#### WHAT YOU NEED TO DO:
Within the data below, copy each line where the string "source" is found.

Machine-readable electronics designs:
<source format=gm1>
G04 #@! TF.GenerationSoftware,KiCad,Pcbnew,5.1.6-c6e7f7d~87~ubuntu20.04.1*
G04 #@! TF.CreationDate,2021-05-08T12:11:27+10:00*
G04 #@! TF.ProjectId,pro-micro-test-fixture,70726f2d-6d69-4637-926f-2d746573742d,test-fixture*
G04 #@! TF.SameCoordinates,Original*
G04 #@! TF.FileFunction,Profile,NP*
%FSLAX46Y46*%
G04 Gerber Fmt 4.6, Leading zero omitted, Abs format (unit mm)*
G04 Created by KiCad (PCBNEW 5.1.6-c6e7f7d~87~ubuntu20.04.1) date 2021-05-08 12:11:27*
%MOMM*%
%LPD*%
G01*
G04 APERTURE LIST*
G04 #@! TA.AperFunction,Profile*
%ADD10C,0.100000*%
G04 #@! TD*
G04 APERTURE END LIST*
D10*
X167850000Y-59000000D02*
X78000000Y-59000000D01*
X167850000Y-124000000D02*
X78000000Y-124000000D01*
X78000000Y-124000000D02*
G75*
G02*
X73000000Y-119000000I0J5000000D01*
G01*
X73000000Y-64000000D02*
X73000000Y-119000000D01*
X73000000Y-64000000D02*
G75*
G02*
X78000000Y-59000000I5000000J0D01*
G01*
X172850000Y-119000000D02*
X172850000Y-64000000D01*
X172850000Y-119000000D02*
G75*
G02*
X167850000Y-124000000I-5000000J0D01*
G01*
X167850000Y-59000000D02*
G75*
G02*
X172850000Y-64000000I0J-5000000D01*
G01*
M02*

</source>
---
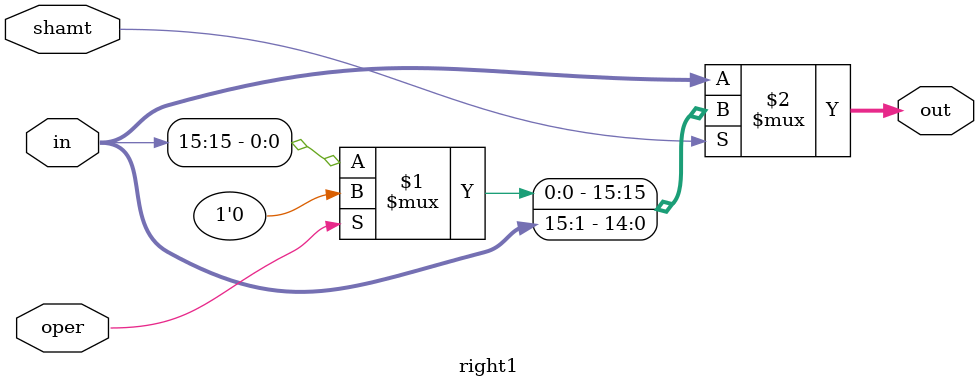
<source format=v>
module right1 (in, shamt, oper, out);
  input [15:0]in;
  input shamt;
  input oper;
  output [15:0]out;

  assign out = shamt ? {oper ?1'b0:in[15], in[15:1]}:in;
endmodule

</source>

#### TASK SOLUTION:
<source format=gm1>
</source>
<source format=v>
</source>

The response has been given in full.